## ARBEITSAUFTRAG 1
Gib aus dem Textauszug über Ober- und Niederlößnitz den Abschnitt zwischen „Unter den zehn“ und „der damaligen Zeit.“, beide eingeschlossen, wortgetreu wieder.

## TEXTAUSZUG
______________________________

Unter den zehn Ursprungsgemeinden der heutigen Stadt Radebeul sind Ober- und Niederlößnitz die jüngsten. Landgemeinden im umfassenden Sinne wurden sie erst 1839. In beiden Fällen ging der eigentlichen Gemeindegründung aber über mehrere Jahre die Existenz »communlicher Verbände« voraus, in denen sich die örtlichen Weinbergsbesitzer auf behördlichen Druck hin organisierten, um gemeinschaftlich bestimmte Verwaltungsaufgaben zu übernehmen. Der erste war der »Oberlößnitzer Weinbergs-Verein«, der sich vor 180 Jahren, am 16. November 1831 konstituierte. Seine 25 Paragraphen umfassende Organisationsurkunde verrät einiges über die sozialen Verhältnisse der damaligen Zeit.

______________________________

## DATENABSCHNITT

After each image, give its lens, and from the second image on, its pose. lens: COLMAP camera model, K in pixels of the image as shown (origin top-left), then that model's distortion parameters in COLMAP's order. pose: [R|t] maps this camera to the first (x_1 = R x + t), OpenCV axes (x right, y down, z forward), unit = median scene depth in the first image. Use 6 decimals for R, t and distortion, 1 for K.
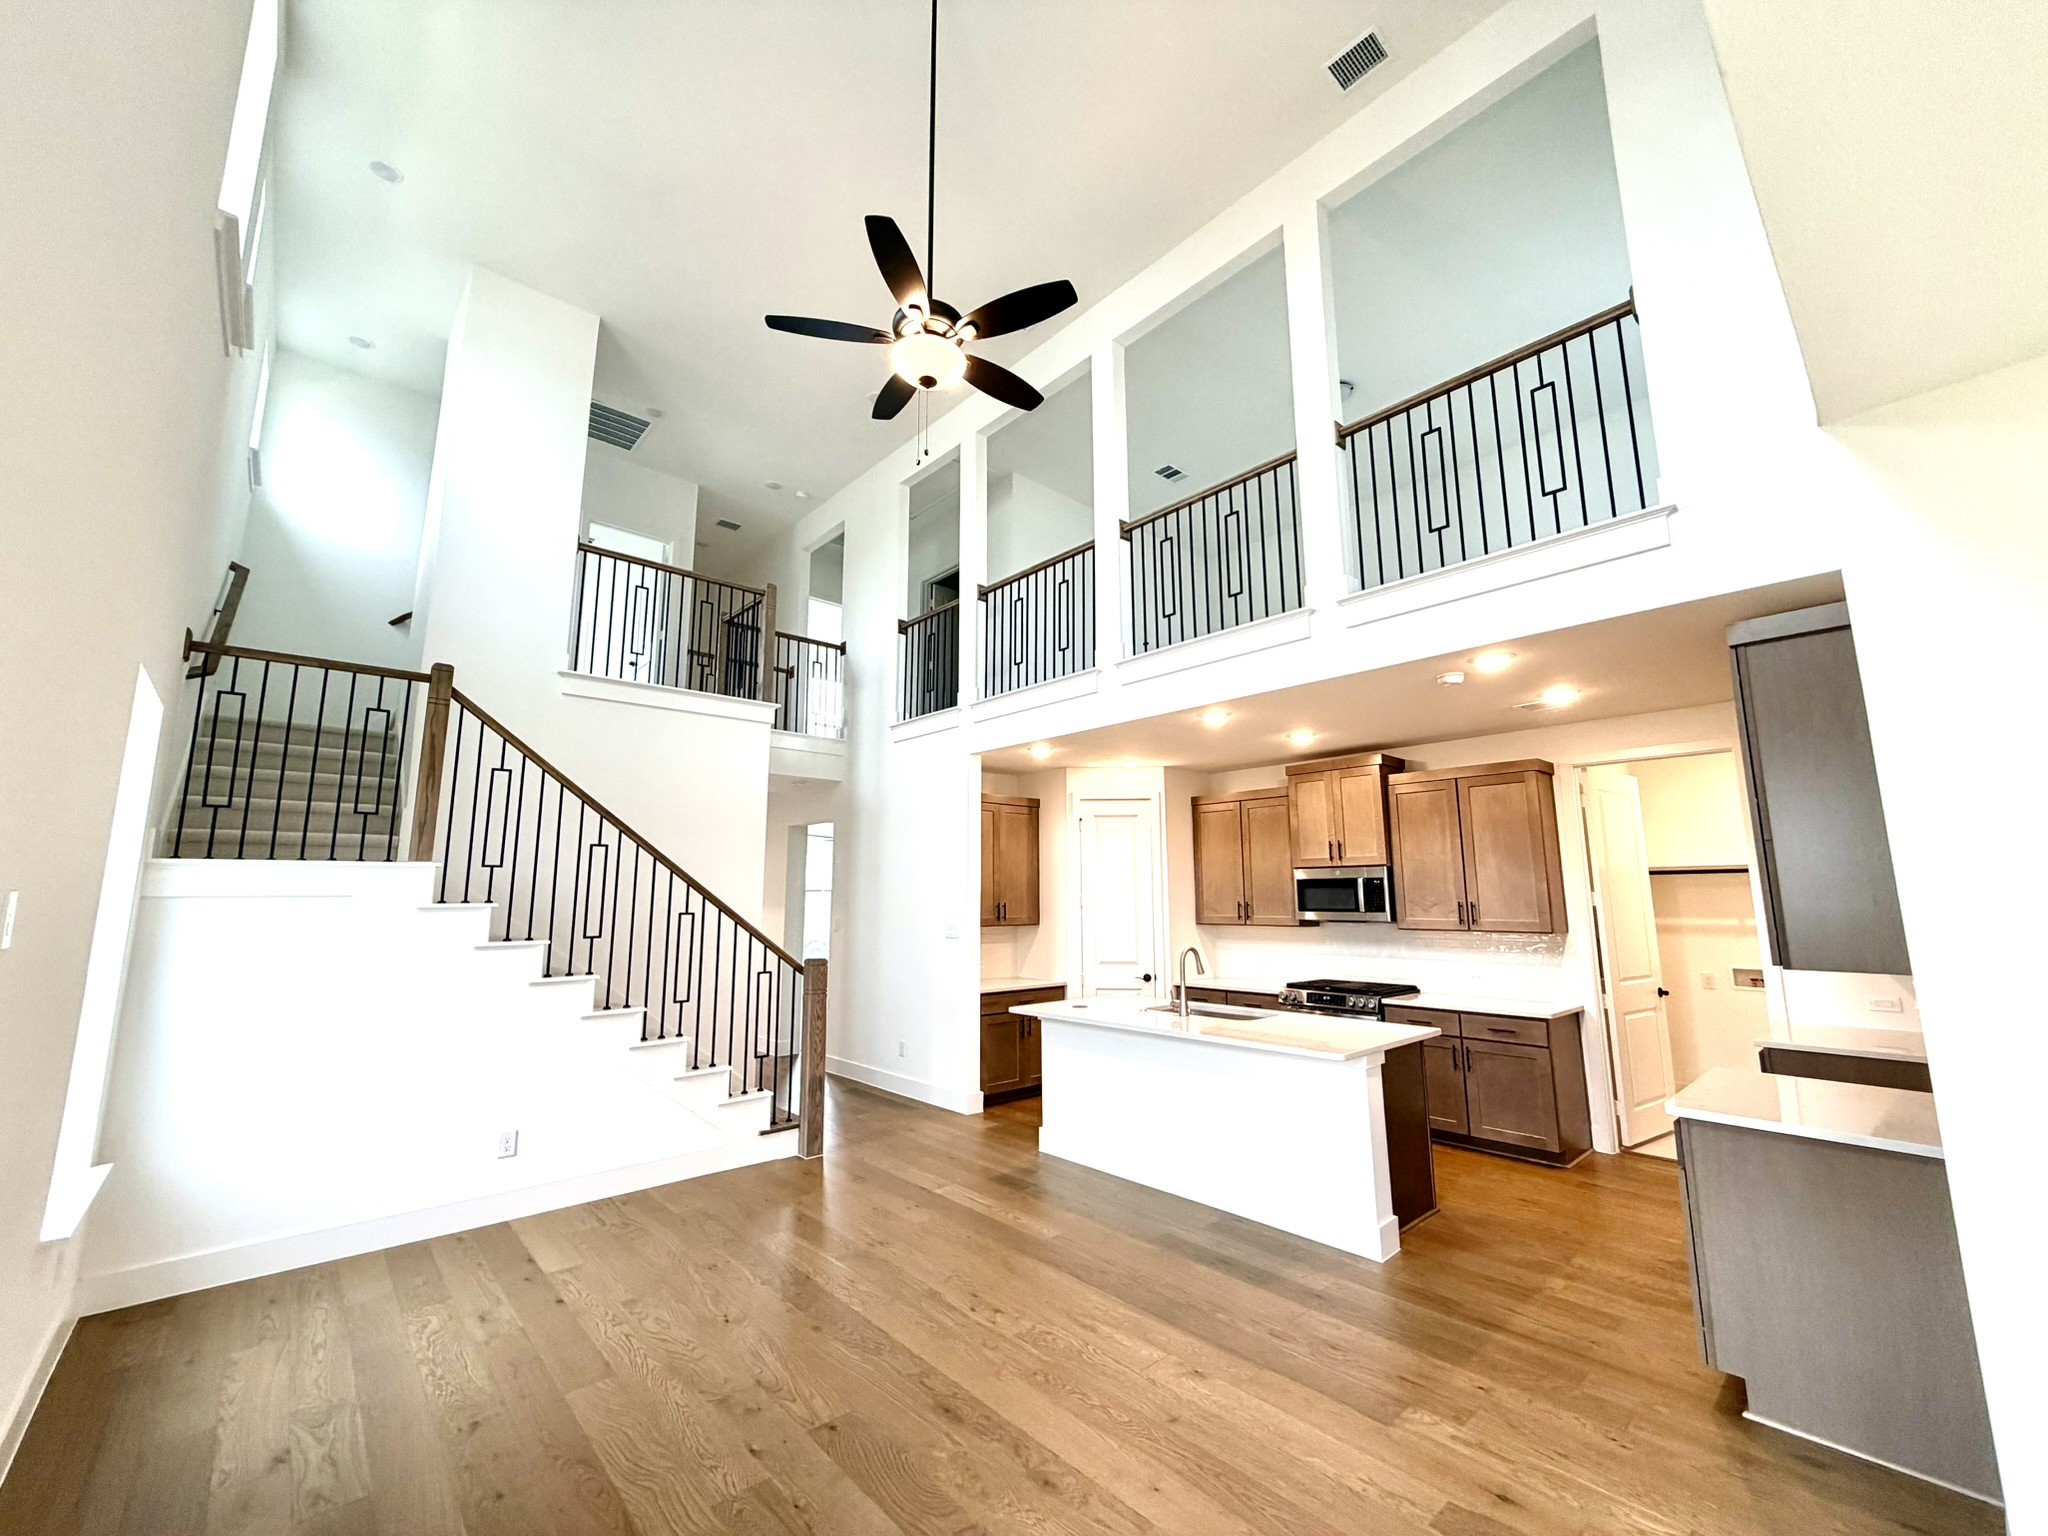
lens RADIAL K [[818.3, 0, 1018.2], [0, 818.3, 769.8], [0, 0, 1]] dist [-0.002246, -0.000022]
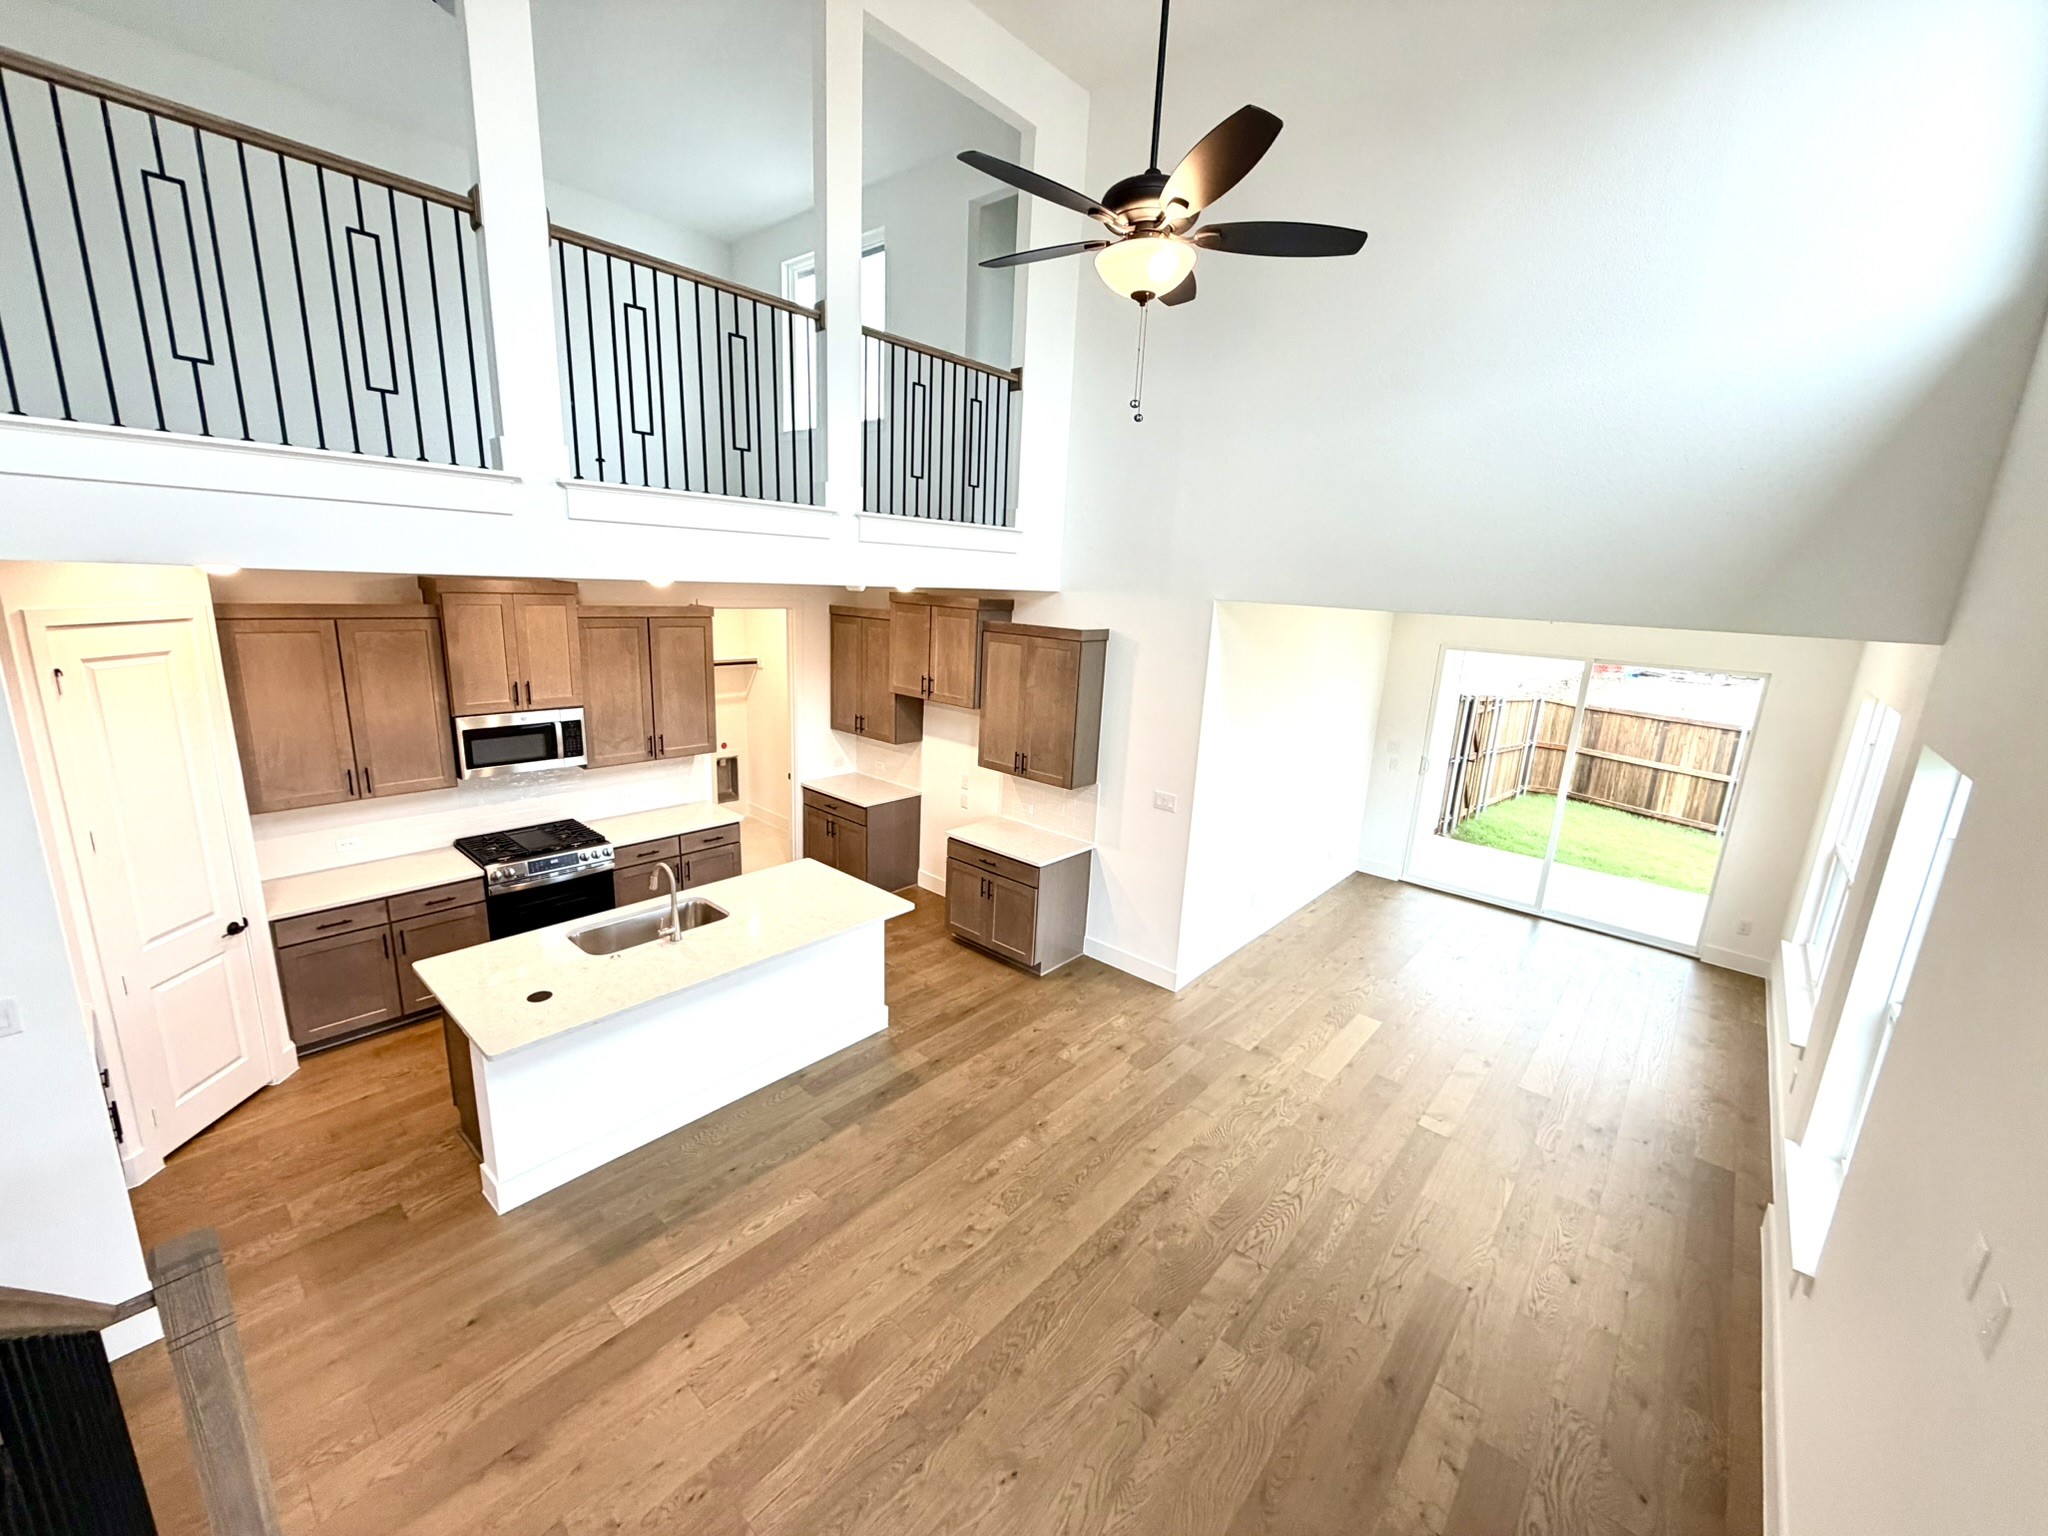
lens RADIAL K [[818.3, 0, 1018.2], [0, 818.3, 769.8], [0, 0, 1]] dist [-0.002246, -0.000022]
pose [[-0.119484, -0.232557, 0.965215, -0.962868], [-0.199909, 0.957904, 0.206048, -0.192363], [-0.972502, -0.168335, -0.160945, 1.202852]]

______________________________

## ARBEITSAUFTRAG 2
Gib sämtliche Zeilen der Datensätze als nummerierte Liste aus und lass Leerzeilen weg. Die Bilder gehören nicht in die Antwort.

## ERWARTETE ANTWORT 1
Unter den zehn Ursprungsgemeinden der heutigen Stadt Radebeul sind Ober- und Niederlößnitz die jüngsten. Landgemeinden im umfassenden Sinne wurden sie erst 1839. In beiden Fällen ging der eigentlichen Gemeindegründung aber über mehrere Jahre die Existenz »communlicher Verbände« voraus, in denen sich die örtlichen Weinbergsbesitzer auf behördlichen Druck hin organisierten, um gemeinschaftlich bestimmte Verwaltungsaufgaben zu übernehmen. Der erste war der »Oberlößnitzer Weinbergs-Verein«, der sich vor 180 Jahren, am 16. November 1831 konstituierte. Seine 25 Paragraphen umfassende Organisationsurkunde verrät einiges über die sozialen Verhältnisse der damaligen Zeit.

## ERWARTETE ANTWORT 2
1. After each image, give its lens, and from the second image on, its pose. lens: COLMAP camera model, K in pixels of the image as shown (origin top-left), then that model's distortion parameters in COLMAP's order. pose: [R|t] maps this camera to the first (x_1 = R x + t), OpenCV axes (x right, y down, z forward), unit = median scene depth in the first image. Use 6 decimals for R, t and distortion, 1 for K.
2. lens RADIAL K [[818.3, 0, 1018.2], [0, 818.3, 769.8], [0, 0, 1]] dist [-0.002246, -0.000022]
3. lens RADIAL K [[818.3, 0, 1018.2], [0, 818.3, 769.8], [0, 0, 1]] dist [-0.002246, -0.000022]
4. pose [[-0.119484, -0.232557, 0.965215, -0.962868], [-0.199909, 0.957904, 0.206048, -0.192363], [-0.972502, -0.168335, -0.160945, 1.202852]]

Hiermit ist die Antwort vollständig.